You were also looking for an example. Someone please correct me if I'm wrong.I stab you in the leg. You go to the hospital for treatment, where you slip on a puddle, hit your head on the floor, and die due to brain damage caused in the fall. Though this passes the "cause in fact" but-for test, but for my stabbing you never would have slipped in the hospital, it doesn't pass the proximate cause test. You slipping and falling in the hospital wasn't at all forseeable and I can't be held responsible for it.
Stabbing someone in the leg isn't negligence though....it's an intentional tort, like Battery. It's also a criminal act.

○ ○ ○ ○ ○

** Activity **
Copy the stretch from "You were also" through "a criminal act." in the proximate cause discussion above, word for word.

○ ○ ○ ○ ○

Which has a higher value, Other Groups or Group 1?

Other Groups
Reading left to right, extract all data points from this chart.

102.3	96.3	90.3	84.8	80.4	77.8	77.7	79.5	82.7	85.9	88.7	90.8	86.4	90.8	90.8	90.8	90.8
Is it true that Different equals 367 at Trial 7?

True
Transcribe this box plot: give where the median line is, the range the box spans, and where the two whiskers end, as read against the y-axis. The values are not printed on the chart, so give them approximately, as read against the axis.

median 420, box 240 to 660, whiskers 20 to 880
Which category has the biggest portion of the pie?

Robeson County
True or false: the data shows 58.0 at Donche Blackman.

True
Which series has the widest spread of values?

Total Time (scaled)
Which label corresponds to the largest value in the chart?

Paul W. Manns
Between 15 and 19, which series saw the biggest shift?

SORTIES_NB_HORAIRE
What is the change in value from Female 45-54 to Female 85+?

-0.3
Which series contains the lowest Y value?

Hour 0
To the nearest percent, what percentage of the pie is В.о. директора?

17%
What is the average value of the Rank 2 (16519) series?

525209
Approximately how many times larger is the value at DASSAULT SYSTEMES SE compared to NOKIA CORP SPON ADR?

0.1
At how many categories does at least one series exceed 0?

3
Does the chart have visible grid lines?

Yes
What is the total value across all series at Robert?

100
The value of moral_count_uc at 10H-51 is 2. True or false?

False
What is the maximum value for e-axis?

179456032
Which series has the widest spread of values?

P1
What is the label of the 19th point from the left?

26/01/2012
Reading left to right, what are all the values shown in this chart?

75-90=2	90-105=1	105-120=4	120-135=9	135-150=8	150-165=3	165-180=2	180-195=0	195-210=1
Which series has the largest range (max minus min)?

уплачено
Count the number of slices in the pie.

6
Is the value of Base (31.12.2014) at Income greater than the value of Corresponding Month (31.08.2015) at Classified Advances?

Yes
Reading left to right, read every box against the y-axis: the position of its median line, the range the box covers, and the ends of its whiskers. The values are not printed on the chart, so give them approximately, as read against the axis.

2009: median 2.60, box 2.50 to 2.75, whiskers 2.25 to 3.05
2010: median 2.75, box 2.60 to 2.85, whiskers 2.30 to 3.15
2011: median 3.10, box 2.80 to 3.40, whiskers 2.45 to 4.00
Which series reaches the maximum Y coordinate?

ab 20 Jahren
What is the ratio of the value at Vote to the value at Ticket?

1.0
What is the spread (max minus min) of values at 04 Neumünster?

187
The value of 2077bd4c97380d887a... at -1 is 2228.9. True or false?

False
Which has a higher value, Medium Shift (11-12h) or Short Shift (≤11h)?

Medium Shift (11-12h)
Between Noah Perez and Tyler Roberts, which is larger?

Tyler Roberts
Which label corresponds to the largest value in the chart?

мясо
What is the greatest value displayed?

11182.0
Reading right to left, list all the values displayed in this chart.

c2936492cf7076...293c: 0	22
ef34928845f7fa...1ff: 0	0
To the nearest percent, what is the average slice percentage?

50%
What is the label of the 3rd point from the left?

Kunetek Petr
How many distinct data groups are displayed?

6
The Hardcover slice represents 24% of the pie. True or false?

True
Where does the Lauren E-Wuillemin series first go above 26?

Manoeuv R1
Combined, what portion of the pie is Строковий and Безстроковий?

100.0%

○ ○ ○ ○ ○

** Solution to this task **
You were also looking for an example. Someone please correct me if I'm wrong.I stab you in the leg. You go to the hospital for treatment, where you slip on a puddle, hit your head on the floor, and die due to brain damage caused in the fall. Though this passes the "cause in fact" but-for test, but for my stabbing you never would have slipped in the hospital, it doesn't pass the proximate cause test. You slipping and falling in the hospital wasn't at all forseeable and I can't be held responsible for it.
Stabbing someone in the leg isn't negligence though....it's an intentional tort, like Battery. It's also a criminal act.